Author(s)

A. Kobayashi, J. M. Wardlaw, R. I. Lindley, S. C. Lewis, P. A. G. Sandercock, A. Czlonkowska, I. S. T. Collaborative Grp

ISBN

0039-2499

Publication year

2009

Periodical

Stroke

Periodical Number

3

Volume

40

Pages

743-748

Author Address

Full version

Background and Purpose-The Oxfordshire Community Stroke Project (OCSP) clinical stroke syndrome classification correlates well with the stroke lesion in established ischemic stroke, but there are few data in patients with hyperacute stroke. We wished to assess whether the OCSP correlated with the site and size of the ischemic lesion and location of cerebral vessel lesion on computed tomography (CT) in hyperacute stroke. Methods-Prospective study of ischemic stroke patients presenting within 6 hours of onset in the Third International Stroke Trial (IST-3), a randomized, controlled trial of rt-PA. OCSP syndrome was assigned by a computer-based algorithm.
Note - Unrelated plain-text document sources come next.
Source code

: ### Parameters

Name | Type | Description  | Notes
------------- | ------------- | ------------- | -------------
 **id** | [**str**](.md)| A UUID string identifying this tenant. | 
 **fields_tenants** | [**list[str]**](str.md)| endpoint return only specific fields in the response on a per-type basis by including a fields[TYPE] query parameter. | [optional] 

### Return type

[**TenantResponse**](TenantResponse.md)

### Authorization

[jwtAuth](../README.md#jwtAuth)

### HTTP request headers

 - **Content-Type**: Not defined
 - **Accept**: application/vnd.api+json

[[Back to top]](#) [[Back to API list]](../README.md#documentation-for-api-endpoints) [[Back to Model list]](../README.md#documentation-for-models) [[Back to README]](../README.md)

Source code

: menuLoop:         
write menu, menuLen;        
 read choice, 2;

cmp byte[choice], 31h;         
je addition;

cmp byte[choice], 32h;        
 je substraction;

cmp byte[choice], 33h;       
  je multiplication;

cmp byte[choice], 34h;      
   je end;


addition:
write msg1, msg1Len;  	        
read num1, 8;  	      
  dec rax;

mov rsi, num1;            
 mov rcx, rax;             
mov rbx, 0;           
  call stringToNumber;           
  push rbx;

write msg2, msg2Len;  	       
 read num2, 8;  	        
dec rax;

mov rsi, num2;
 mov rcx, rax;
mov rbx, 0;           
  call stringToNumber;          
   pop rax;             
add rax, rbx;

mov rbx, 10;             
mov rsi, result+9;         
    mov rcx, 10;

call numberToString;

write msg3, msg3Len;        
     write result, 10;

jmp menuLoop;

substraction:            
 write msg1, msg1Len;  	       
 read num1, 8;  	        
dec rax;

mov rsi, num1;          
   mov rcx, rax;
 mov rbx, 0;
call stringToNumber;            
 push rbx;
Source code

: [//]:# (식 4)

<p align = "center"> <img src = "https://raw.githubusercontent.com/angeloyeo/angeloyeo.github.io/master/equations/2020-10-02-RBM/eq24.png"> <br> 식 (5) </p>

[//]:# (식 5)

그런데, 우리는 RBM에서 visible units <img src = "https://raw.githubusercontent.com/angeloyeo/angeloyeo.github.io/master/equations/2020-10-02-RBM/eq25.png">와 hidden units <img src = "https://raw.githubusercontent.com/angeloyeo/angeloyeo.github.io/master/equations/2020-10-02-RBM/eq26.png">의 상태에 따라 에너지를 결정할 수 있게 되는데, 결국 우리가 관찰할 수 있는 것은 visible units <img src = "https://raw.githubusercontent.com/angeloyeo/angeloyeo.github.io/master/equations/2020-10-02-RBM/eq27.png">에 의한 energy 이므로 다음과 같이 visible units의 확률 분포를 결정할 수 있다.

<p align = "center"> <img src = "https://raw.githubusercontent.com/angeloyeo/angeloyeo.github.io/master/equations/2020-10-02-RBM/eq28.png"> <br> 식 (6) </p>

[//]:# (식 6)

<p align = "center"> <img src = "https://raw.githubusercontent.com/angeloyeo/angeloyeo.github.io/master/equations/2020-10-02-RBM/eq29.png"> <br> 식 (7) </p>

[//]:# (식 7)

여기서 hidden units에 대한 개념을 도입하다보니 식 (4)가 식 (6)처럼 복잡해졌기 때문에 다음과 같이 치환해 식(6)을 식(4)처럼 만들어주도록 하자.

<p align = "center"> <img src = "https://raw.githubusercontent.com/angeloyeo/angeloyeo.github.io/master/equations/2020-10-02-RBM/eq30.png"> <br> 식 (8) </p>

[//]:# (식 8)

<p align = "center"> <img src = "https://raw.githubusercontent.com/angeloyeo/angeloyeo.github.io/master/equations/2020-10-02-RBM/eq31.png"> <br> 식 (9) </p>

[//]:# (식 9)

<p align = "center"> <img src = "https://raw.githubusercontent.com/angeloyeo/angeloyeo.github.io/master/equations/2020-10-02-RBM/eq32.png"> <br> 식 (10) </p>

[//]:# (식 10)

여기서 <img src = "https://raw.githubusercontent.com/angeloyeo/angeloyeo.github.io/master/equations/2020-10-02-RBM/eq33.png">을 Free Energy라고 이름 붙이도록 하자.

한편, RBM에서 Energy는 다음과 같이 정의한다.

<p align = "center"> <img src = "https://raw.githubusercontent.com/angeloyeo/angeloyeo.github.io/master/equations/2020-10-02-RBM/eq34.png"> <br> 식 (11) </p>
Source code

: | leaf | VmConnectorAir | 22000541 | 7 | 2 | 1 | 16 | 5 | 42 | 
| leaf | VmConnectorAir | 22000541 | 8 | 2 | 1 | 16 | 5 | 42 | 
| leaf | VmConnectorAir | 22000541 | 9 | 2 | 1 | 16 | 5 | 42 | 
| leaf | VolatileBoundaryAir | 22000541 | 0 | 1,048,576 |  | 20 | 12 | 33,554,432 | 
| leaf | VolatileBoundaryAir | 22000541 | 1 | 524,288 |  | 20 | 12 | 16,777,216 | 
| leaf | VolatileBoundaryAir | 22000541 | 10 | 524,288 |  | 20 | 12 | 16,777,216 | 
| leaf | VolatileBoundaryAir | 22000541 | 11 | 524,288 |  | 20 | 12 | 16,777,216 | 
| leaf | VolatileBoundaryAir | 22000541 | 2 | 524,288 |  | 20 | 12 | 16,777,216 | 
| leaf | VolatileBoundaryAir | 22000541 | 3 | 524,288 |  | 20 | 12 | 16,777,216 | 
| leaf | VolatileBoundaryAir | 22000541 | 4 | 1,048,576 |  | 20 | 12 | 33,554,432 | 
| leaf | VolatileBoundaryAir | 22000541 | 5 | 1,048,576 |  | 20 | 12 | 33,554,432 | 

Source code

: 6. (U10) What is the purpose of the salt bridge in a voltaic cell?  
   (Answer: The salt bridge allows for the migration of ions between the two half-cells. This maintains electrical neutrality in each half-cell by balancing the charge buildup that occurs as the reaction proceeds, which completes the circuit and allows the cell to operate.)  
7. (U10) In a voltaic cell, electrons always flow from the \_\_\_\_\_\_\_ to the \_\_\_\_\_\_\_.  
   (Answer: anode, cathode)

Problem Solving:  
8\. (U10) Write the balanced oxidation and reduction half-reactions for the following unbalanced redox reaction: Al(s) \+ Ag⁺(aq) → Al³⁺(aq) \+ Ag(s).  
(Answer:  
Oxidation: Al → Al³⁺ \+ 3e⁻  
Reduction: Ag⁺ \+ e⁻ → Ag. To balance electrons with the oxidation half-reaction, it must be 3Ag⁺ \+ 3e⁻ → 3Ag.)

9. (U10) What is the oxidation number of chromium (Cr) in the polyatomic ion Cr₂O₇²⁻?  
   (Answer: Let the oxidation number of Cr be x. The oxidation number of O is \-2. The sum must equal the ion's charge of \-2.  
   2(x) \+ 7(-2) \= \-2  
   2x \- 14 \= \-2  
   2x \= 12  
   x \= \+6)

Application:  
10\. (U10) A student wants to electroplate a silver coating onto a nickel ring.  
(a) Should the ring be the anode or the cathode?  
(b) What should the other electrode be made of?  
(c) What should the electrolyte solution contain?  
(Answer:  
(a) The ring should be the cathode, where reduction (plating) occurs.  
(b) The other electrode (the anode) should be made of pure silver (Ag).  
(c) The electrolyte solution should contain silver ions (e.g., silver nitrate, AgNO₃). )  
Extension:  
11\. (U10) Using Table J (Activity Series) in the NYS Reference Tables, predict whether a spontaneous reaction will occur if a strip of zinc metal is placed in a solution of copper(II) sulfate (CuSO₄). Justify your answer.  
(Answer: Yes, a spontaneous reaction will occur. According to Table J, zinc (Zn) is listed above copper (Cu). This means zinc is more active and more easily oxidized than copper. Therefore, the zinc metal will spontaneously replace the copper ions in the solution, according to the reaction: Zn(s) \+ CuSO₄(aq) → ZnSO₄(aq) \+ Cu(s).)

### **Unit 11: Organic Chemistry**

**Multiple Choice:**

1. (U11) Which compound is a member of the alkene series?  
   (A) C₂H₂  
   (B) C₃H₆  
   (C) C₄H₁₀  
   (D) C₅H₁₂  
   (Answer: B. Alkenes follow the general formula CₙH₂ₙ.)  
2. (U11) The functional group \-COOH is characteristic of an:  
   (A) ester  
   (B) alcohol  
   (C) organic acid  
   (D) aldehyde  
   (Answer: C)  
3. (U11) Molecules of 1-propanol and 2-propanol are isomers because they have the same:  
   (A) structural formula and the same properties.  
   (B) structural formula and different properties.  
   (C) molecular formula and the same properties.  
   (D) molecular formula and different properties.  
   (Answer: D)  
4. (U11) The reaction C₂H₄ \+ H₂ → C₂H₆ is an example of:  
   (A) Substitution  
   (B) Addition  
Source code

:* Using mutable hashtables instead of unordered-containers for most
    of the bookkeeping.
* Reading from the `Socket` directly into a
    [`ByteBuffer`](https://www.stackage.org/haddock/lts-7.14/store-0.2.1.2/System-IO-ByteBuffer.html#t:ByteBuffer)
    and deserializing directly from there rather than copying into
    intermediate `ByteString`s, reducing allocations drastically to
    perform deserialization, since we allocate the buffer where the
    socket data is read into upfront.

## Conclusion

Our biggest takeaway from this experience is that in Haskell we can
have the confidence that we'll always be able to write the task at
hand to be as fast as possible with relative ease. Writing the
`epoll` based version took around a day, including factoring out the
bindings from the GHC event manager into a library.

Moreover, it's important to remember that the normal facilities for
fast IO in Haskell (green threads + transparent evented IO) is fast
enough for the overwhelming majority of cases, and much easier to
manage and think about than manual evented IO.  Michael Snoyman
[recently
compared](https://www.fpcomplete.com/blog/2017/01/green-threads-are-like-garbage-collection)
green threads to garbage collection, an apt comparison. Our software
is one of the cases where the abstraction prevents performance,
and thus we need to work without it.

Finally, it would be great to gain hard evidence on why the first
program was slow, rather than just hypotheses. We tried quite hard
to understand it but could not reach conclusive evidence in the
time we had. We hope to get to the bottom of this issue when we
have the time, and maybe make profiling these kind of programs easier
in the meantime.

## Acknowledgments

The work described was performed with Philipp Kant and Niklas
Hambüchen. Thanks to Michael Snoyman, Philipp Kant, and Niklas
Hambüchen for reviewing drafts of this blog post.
The CT assessment was made by a neuroradiologist blinded to clinical details. Results-We assessed baseline data and CT findings for the first 510 patients; early tissue ischemic changes were present in 329/510 (65%) total anterior circulation syndrome (TACS) – 79%; partial anterior circulation syndrome (PACS) 57%, lacunar syndrome (LACS) – 40%; posterior circulation syndrome (POCS) – 33%. The site and size of ischemic change on CT was compatible with the clinical syndrome in 79%, 37%, 2%, and 14%, respectively. Assuming that all patients with a normal CT scan will develop an incompatible lesion these numbers reflected the “worst possible scenario.” For the “best possible scenario” we presumed that those with a normal CT will develop concordant ischemic change and the proportions were 100%, 80%, 62% and 81%, respectively. The hyperattenuated artery sign was seen in 206/510 (40%); (TACS 54%; PACS 35%, LACS 5%, and POCS 19%). Conclusions-Within 6 hours of stroke, in patients with a nonlacunar syndrome, the OCSP syndrome correlated well with the pattern of ischemic change on CT. For clinicians who wish to restrict the use of thrombolytic therapy to large-artery ischemic stroke, concordance of clinical and CT appearances may give greater confidence in making therapeutic decisions in hyperacute stroke. In centers where immediate access to MR is limited, use of the classification may help focus use of MR on patients with suspected LACS and POCS. The utility of the classification may further increase if IST-3 establishes that the OCSP syndrome significantly modifies response to thrombolytic therapy. (Stroke. 2009; 40: 743-748.)